Transformation dress

said to have belonged to Empress Eugénie

  • Gift of Madame Vorms-Heral
  • Vers 1873
  • Black silk taffeta brocaded with silk roses in various tones of purple, green and yellow, purple silk taffeta bias, fluted black silk ribbon.
  • GAL2000.95.1
  • Palais Galliera, musée de la Mode de la Ville de Paris

The enemies of Empress Eugénie (1826–1920) damned her as a fashion-crazed flibbertigibbet and nicknamed her 'The Rag Fairy' and 'Empress Frilly the First"; yet in fact she dressed glamorously and expensively only in order to help revive the luxury fashion industry. Generally speaking her tastes were simple, and even if she displayed an innate elegance throughout her reign, clothes for her were no more than tools – 'political outfits', she called them.

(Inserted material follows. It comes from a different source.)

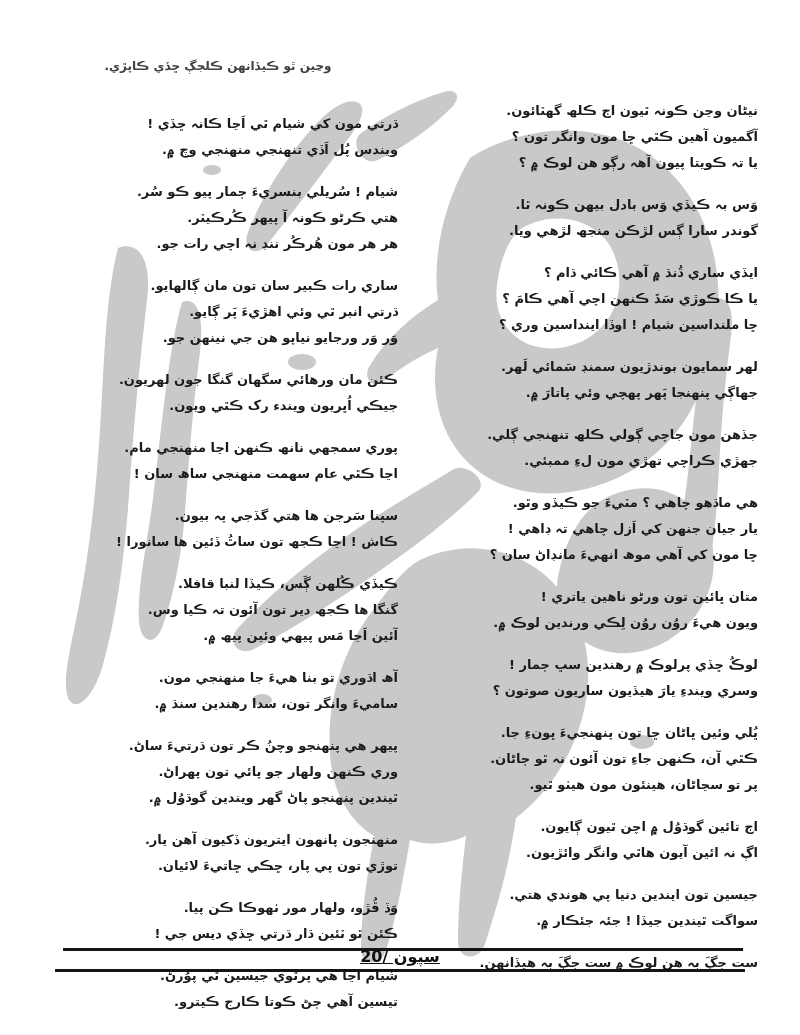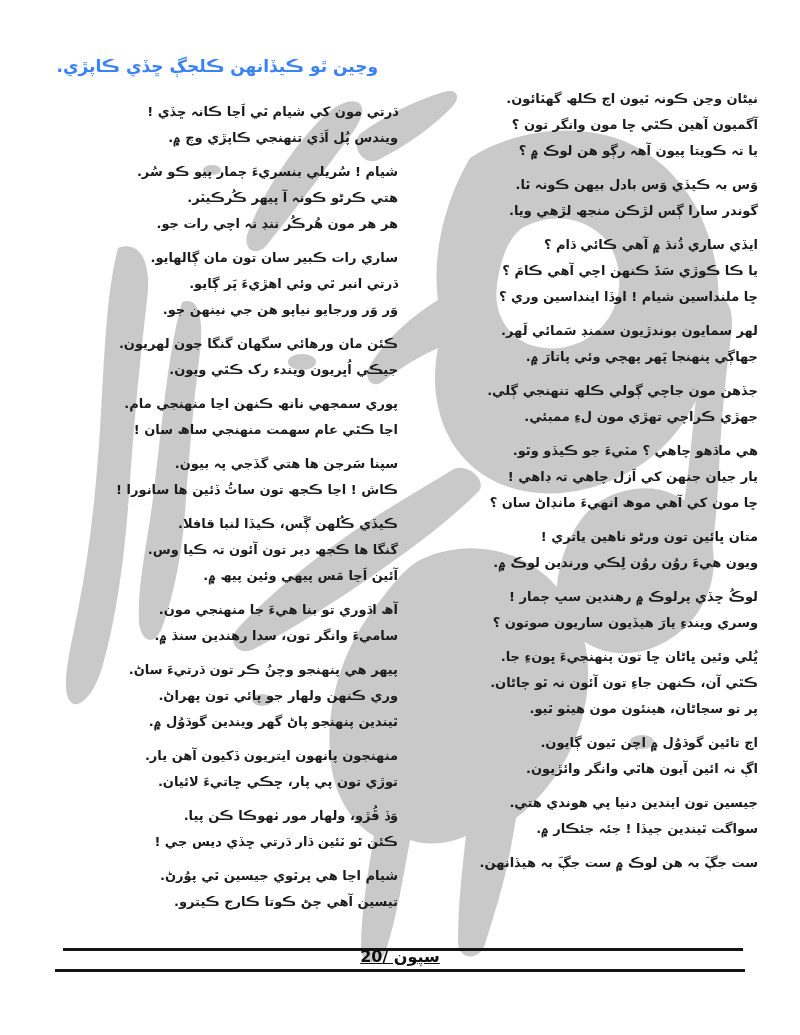"وڃين ٿو ڪيڏانھن ڪلجڳ ڇڏي" .poem-title { color: #3b82f6 -> #404040; font-size: 17px -> 12px }
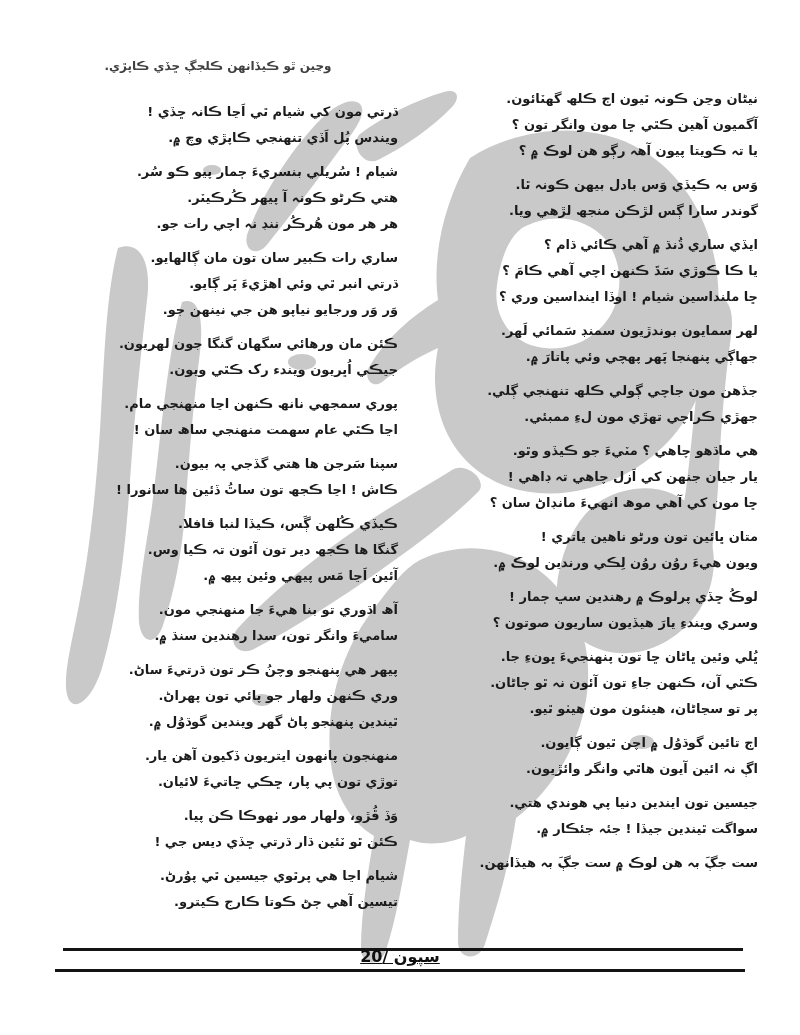"نيڻان وڃن ڪونہ ٿيون اڄ" .stanza { margin: 4px 0 8px 0 -> 16px 0 8px 0 }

It is said that great-grandfather of the donor of this dress was Emperor Napoleon III's physician and that Empress Eugénie gave the doctor's wife this dress as a token of gratitude. The shape of the dress – for conservation reasons only the bodice is shown – indicates a date around 1873, when the former Empress was living in exile in England after the defeat by Prussia at Sedan. Few of the Empress's clothes have survived: most of them were given away during her lifetime, in imitation of the practice of the Ancien Régime, and the tragic end of imperial rule in France would hardly have been conducive to the keeping of souvenirs.